テネリフェ戦以後、エスパニョールが挙げたゴールは1対1で引き分けた第9節のバジャドリー戦のみとなっており、5試合に渡ってゴールが途絶えている。そもそも開幕当時から得点力不足に陥っていたエスパニョールは、守備が踏ん張って勝ち点を得てきたのだが、最近では4対0と大差で敗れる試合もあり守備も崩壊。まさに攻守においてチームが全く機能していない状態となっている。
そして、その中で中村俊輔もまた厳しい戦いを強いられている。
ポゼッション重視からカウンター重視への逆戻りで混乱が。
シーズン開幕前にはポゼッションサッカーを志向したポチェッティーノ監督だったが第2節のレアル・マドリー戦で地力の差を見せ付けられるように0対3と大敗すると、その信念は早くも揺らぎ始めた。
ボールを保持するまでは良いものの、攻撃を仕掛ける段階でミスを犯してカウンターを浴び、ゴールは遠ざかり失点の危険ばかりが高まるという負の連鎖が始まってしまったのだ。

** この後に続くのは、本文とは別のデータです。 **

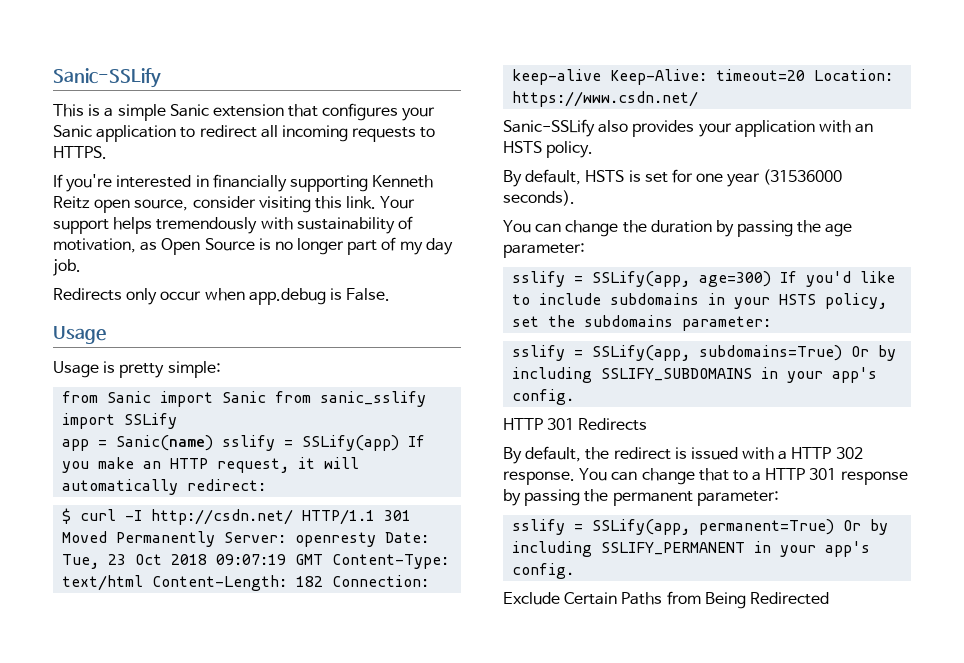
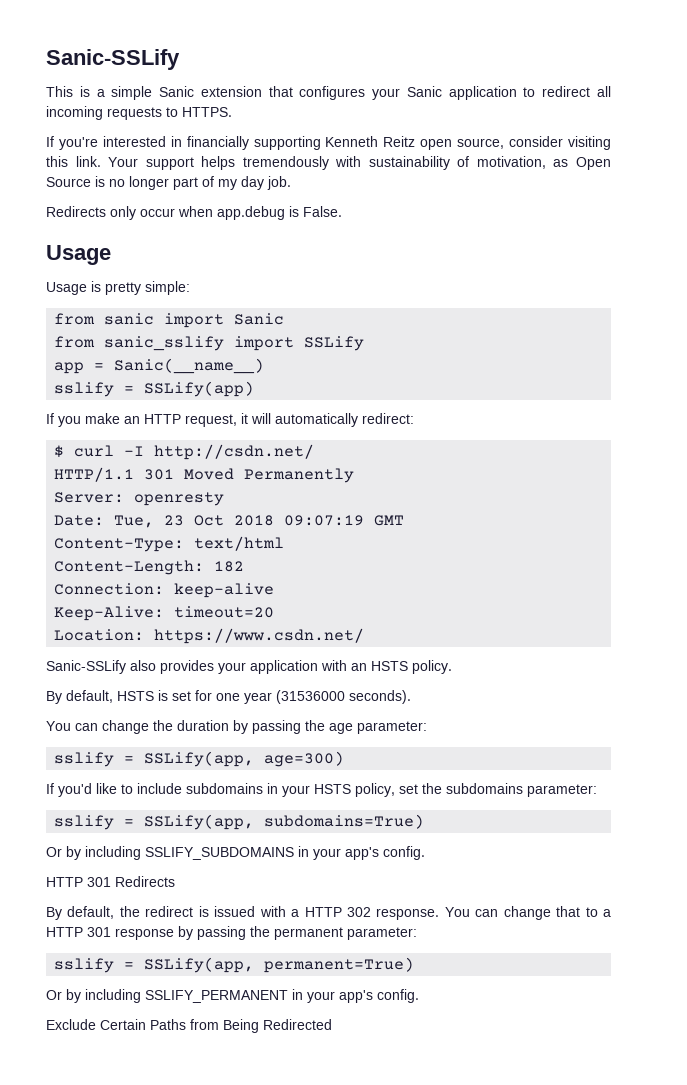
[107,391,152,403] Sanic -> [104,313,155,325] sanic
(267, 397) none -> (285, 319) //
[116,435,214,451] Sanic(name) -> [114,358,265,374] Sanic(__name__) //
(400, 443) none -> (255, 389) //
(294, 517) none -> (315, 452) //
(216, 539) none -> (355, 475) //
(377, 539) none -> (225, 499) //
(324, 559) none -> (405, 520) //
(144, 583) none -> (285, 543) //
(324, 581) none -> (245, 566) //
(602, 77) none -> (275, 590) //
(806, 75) none -> (275, 612) //
(772, 279) none -> (345, 759) //
(843, 353) none -> (425, 821) //
(835, 527) none -> (415, 965) //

これは昨季、降格ゾーンに沈み続けていたエスパニョールと全く同じ状態である。第30節の時点で最下位だったチームが残り8節で奇跡的な復活を遂げたのは、現監督ポチェッティーノの守備組織の再構築のおかげだったのだが、皮肉なことにポゼッションサッカーを志向したことによってポチェッティーノは自ら作り上げた守備組織が乱れる状況を生み出してしまった。
ポゼッションサッカーが機能しないことで、ポチェッティーノは第3節あたりから素早く原点への回帰を図った。

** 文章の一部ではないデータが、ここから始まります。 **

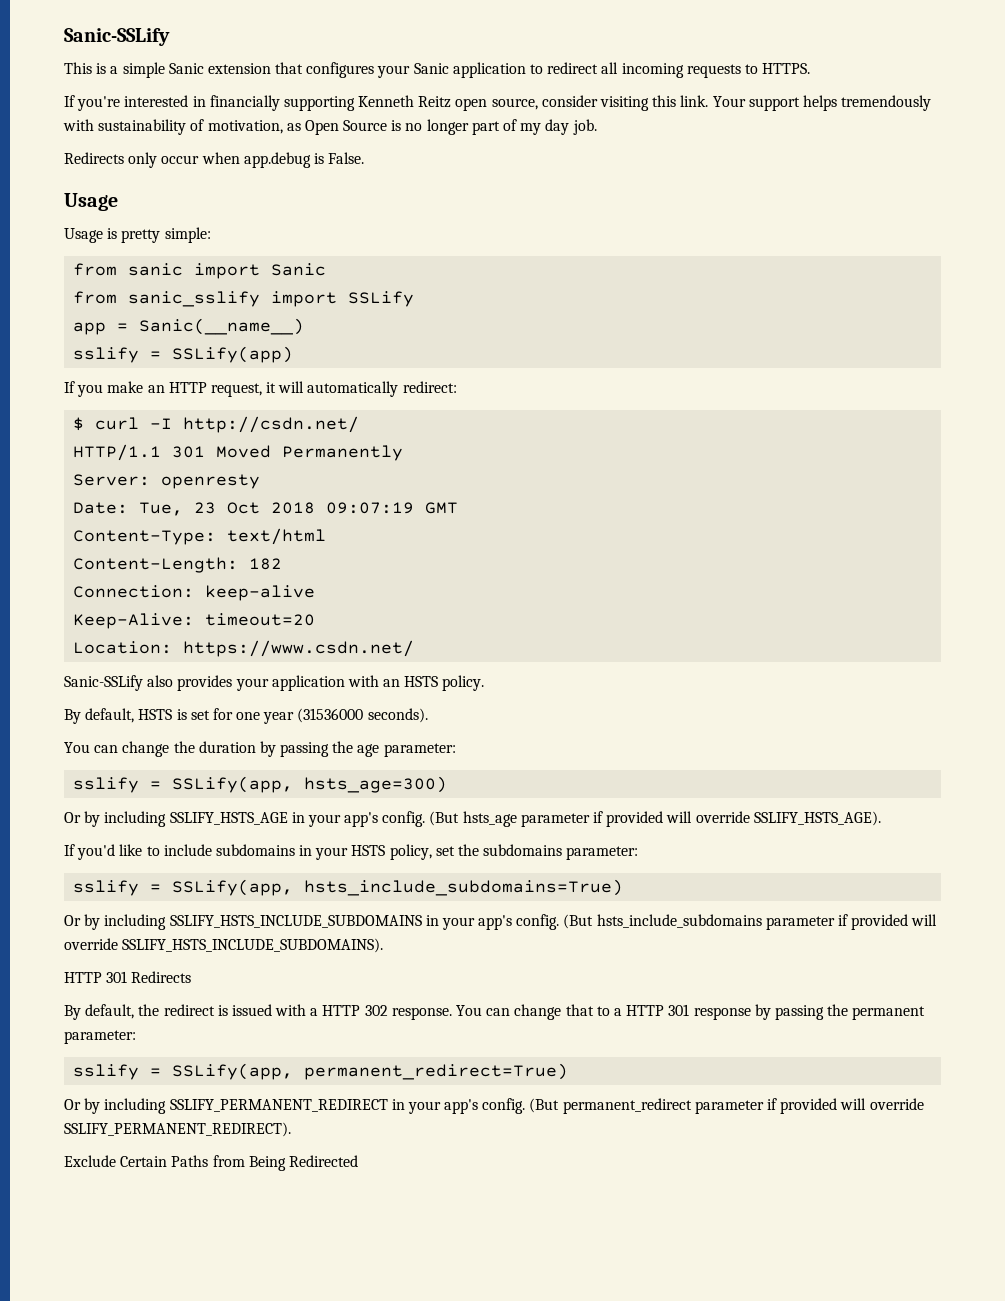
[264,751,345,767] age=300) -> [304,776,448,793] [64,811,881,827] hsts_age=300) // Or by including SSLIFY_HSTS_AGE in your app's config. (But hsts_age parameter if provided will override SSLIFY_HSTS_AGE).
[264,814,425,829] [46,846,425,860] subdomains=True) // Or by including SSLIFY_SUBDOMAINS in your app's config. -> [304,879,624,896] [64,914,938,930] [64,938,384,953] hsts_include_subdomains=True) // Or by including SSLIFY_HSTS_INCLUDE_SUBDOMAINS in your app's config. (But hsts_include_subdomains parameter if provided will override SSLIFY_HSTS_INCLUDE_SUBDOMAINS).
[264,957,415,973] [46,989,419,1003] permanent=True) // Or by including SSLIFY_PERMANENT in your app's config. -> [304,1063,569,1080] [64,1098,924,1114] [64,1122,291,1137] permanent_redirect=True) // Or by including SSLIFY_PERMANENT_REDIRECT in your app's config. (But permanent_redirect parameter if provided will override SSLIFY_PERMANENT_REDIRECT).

昨季終盤に勝ち点を積み重ねたルイス・ガルシア、イバン・アロンソ、タムード、ネネ(モナコからのレンタル)らを、デラペーニャが指揮していくカウンターである。
ポチェッティーノがチーム戦術の変更をしたことによって、パスサッカーの中で重要な役割を担うはずだった中村の起用法も必然的に変わり始めていた。足首の負傷によって万全ではなかったことも重なり、中村は先発を外れるようになった。
シーズン序盤の反省を活かしたはずの原点回帰で失敗!
だが、ポチェッティーノの原点回帰はうまくいかなかった。
クラブ首脳とのいざこざでタムードは戦列から離れ、デラペーニャも負傷で戦線離脱。左サイドからの突破とアシスト、さらにはゴールまでも兼ね備えていたブラジル人レフティー、ネネはレンタル元のモナコへと復帰しており、昨季のエスパニョールの攻撃を牽引していた主軸選手たちの姿は消えていた。威力を失ったカウンター攻撃がゴールをもたらすことはなかった。
カウンター攻撃からポゼッションへの変換を目指してプレシーズンに作ったチームが、カウンター攻撃に向かないことは、当然のことだった。